By Ben Sutherland
Entertainment reporter, BBC News
Hugh Jackman brought his musical theatre experience to the show
It was a fresh presenter and a fresh approach for the 81st Academy Awards. But how much difference did it make?
We had been promised a transformed show this year, not least because it was time for a new host. For 2009 the Academy had turned to Hugh Jackman - best known as Wolverine from the X-Men films, but also a renowned musical theatre actor - to provide the showstopping performance that has eluded the likes of Jon Stewart and Chris Rock in recent years.
How did Jackman do?

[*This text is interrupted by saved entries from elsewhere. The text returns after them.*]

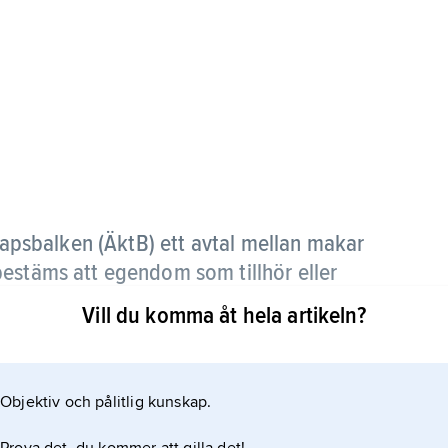
kapsbalken (ÄktB) ett avtal mellan makar
estäms att egendom som tillhör eller
nskilda egendom som inte omfattas av den
Vill du komma åt hela artikeln?
rdets omfattning. En föreskrift om enskild
Objektiv och pålitlig kunskap.
 en make äger, viss bestämd egendom eller sådan
ktenskapet. Genom att upprätta ett nytt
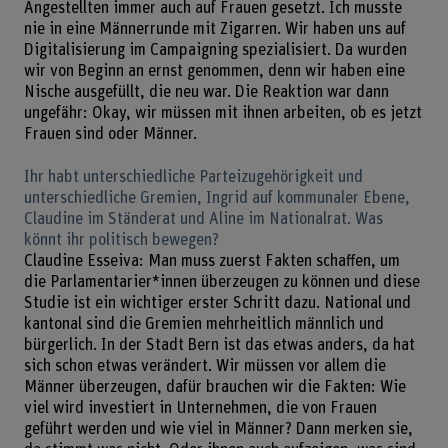
Angestellten immer auch auf Frauen gesetzt. Ich musste
nie in eine Männerrunde mit Zigarren. Wir haben uns auf
Digitalisierung im Campaigning spezialisiert. Da wurden
wir von Beginn an ernst genommen, denn wir haben eine
Nische ausgefüllt, die neu war. Die Reaktion war dann
ungefähr: Okay, wir müssen mit ihnen arbeiten, ob es jetzt
Frauen sind oder Männer.
Ihr habt unterschiedliche Parteizugehörigkeit und
unterschiedliche Gremien, Ingrid auf kommunaler Ebene,
Claudine im Ständerat und Aline im Nationalrat. Was
könnt ihr politisch bewegen?
Claudine Esseiva: Man muss zuerst Fakten schaffen, um
die Parlamentarier*innen überzeugen zu können und diese
Studie ist ein wichtiger erster Schritt dazu. National und
kantonal sind die Gremien mehrheitlich männlich und
bürgerlich. In der Stadt Bern ist das etwas anders, da hat
sich schon etwas verändert. Wir müssen vor allem die
Männer überzeugen, dafür brauchen wir die Fakten: Wie
viel wird investiert in Unternehmen, die von Frauen
geführt werden und wie viel in Männer? Dann merken sie,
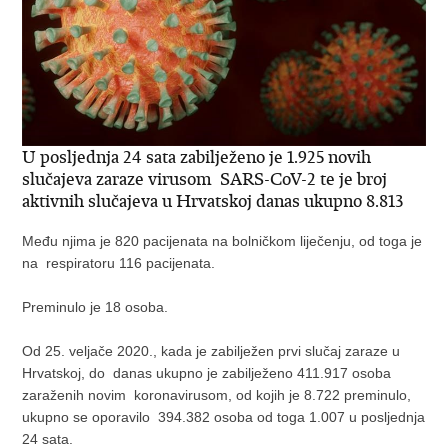
U posljednja 24 sata zabilježeno je 1.925 novih
slučajeva zaraze virusom SARS-CoV-2 te je broj
aktivnih slučajeva u Hrvatskoj danas ukupno 8.813
Među njima je 820 pacijenata na bolničkom liječenju, od toga je
na respiratoru 116 pacijenata.
Preminulo je 18 osoba.
Od 25. veljače 2020., kada je zabilježen prvi slučaj zaraze u
Hrvatskoj, do danas ukupno je zabilježeno 411.917 osoba
zaraženih novim koronavirusom, od kojih je 8.722 preminulo,
ukupno se oporavilo 394.382 osoba od toga 1.007 u posljednja
24 sata.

Well, it is almost unfair to judge - given that he got so little stage time.
He started with a couple of witty lines - "everything is being downsized because of the recession; next year I'll be starring in a movie called New Zealand" being the best.

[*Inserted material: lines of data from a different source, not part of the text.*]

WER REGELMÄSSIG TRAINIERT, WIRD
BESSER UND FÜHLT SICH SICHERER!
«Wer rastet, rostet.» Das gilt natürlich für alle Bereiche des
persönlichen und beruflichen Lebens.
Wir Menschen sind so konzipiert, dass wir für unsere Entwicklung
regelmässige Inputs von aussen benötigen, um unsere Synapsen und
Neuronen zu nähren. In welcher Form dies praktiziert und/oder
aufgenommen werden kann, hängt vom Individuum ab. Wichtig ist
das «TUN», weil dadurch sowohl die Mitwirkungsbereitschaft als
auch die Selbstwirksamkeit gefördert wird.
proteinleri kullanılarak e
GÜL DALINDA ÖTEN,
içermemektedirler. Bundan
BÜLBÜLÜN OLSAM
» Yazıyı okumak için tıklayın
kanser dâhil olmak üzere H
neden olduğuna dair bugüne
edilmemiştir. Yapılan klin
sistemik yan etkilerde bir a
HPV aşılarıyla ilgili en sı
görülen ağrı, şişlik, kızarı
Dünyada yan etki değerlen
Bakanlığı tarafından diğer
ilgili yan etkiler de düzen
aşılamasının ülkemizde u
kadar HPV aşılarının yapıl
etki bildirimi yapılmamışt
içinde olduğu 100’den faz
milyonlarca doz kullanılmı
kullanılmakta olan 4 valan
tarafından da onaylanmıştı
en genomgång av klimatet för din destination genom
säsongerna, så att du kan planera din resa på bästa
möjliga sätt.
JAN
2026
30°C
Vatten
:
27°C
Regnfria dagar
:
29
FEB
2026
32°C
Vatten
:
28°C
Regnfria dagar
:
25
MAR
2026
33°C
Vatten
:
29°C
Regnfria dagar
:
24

But after that, aside from a couple of "how great was that?" links, the sum total of Jackman's presentation amounted to two song and dance routines.

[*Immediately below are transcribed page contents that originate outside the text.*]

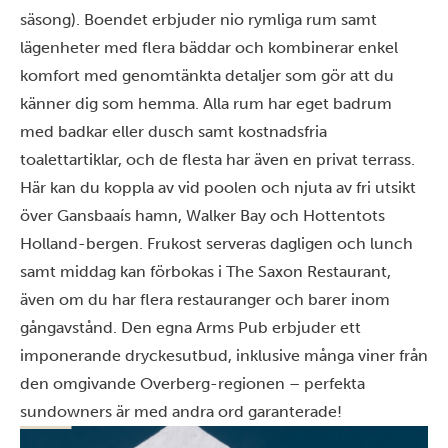
säsong). Boendet erbjuder nio rymliga rum samt
lägenheter med flera bäddar och kombinerar enkel
komfort med genomtänkta detaljer som gör att du
känner dig som hemma. Alla rum har eget badrum
med badkar eller dusch samt kostnadsfria
toalettartiklar, och de flesta har även en privat terrass.
Här kan du koppla av vid poolen och njuta av fri utsikt
över Gansbaaís hamn, Walker Bay och Hottentots
Holland-bergen. Frukost serveras dagligen och lunch
samt middag kan förbokas i The Saxon Restaurant,
även om du har flera restauranger och barer inom
gångavstånd. Den egna Arms Pub erbjuder ett
imponerande dryckesutbud, inklusive många viner från
den omgivande Overberg-regionen – perfekta
sundowners är med andra ord garanterade!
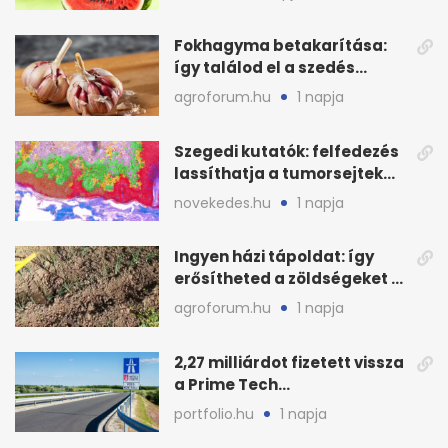
Fokhagyma betakarítása:
így találod el a szedés
legjobb időpontját
agroforum.hu
1 napja
Szegedi kutatók: felfedezés
lassíthatja a tumorsejtek
terjedését
novekedes.hu
1 napja
Ingyen házi tápoldat: így
erősítheted a zöldségeket a
hőhullám után
agroforum.hu
1 napja
2,27 milliárdot fizetett vissza
a Prime Tech
Magántőkealap az
portfolio.hu
1 napja
államnak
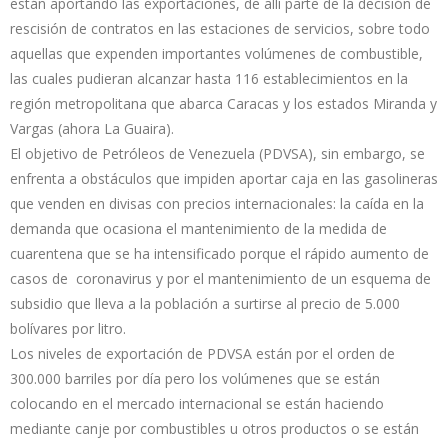
están aportando las exportaciones, de allí parte de la decisión de
rescisión de contratos en las estaciones de servicios, sobre todo
aquellas que expenden importantes volúmenes de combustible,
las cuales pudieran alcanzar hasta 116 establecimientos en la
región metropolitana que abarca Caracas y los estados Miranda y
Vargas (ahora La Guaira).
El objetivo de Petróleos de Venezuela (PDVSA), sin embargo, se
enfrenta a obstáculos que impiden aportar caja en las gasolineras
que venden en divisas con precios internacionales: la caída en la
demanda que ocasiona el mantenimiento de la medida de
cuarentena que se ha intensificado porque el rápido aumento de
casos de coronavirus y por el mantenimiento de un esquema de
subsidio que lleva a la población a surtirse al precio de 5.000
bolívares por litro.
Los niveles de exportación de PDVSA están por el orden de
300.000 barriles por día pero los volúmenes que se están
colocando en el mercado internacional se están haciendo
mediante canje por combustibles u otros productos o se están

Not that they were bad. The first was exactly the sort of thing Billy Crystal used to open the show with, except that in a nod to these credit crunched times, the expensive CGI Crystal used to use to insert himself into the nominated films was replaced by deliberately junky-looking sets.
And the second number, in which Jackman and Beyonce Knowles performed a medley of hits from Oscar-winning musicals put together by Baz Luhrmann, was spectacular - and fully deserving of its standing ovation.
But ultimately Jackman brought to mind Dame Judi Dench in Shakespeare in Love all those years back - taking the limelight for effectively eight minutes' work in a three-hour production.
On the other hand, he had much less to play with than previous hosts. There was no chance to ad-lib, for example. With a deliberate effort made to make the show run shorter, the number of guest presenters was slashed, with many of them handing out multiple gongs.
Indeed, no less than four Oscars were given out by Will Smith. "Yes, they still have me here. Hugh must be napping," the Hancock star deadpanned.
Jackman was joined by Beyonce for a musical number
However, with these big numbers at the front and the big awards at the end, there was a real risk of the show sagging badly in the middle.
Thank goodness, then, for the unseen stars on the night - the writers, including British comic star Ricky Gervais.
They came up with some great gags for the guest presenters, who now found themselves effectively taking on some of the work formally done by the host.
Particularly fine was a long post-modern sequence for the scriptwriting gongs. It was both impressively innovative in terms of presentation, and had, in Steve Martin and Tina Fey, a brilliant double act in control.
"It has been said that to write is to live forever," Fey said. "The man who wrote that is dead," Martin replied.
It was the sort of thing that made you wish Martin would give up nonsense like The Pink Panther 2 and work with people who can actually write comedy.
Commendably, there were some other nice tweaks - like the medley of best scores, or Queen Latifah's live singing of I'll Be Seeing You over the death roll.
Meanwhile, another positive was that there was just a little more irreverence, perhaps as a result of the realisation that in these troubled times, the Oscars are, ultimately, just a fancy awards ceremony.
Jennifer Aniston and Jack Black added some laughs to the show
Hence there were numerous references from the likes of Jackman, Seth Rogan and Jack Black to the fact that action and comedy films very rarely get acknowledged, despite their huge popularity and box office.
Black was in particularly fine form. Asked by co-presenter Jennifer Aniston how he got so rich off his animated work, he replied: "Each year I do one Dreamworks project, then I take the money to the Oscars and bet it on Pixar."
The envelope was then opened, promptly revealing Pixar's Wall-E had won - beating Black's own Kung Fu Panda. His reaction was somewhere between a cheer and a colossal eye-roll.
Even Sean Penn - who a few years back strongly chided Chris Rock on stage for his light-hearted ribbing of fellow actor Jude Law - felt he could laugh at himself: "I do know how hard I make it to appreciate me," he said.
And there were a couple of cheeky gags just for the Hollywood insider - such as when the camera picked out Angelina Jolie during Jennifer Aniston's presentation, or Liam Neeson presenting best foreign film having just starred in Taken, which featured the most stereotypical "foreign types" since Asterix the Gaul started touring Europe.
"I don't know what it looks like on television, but here in the room it's bloody wonderful," Danny Boyle said.
Fun, Danny, that's your answer. Fun.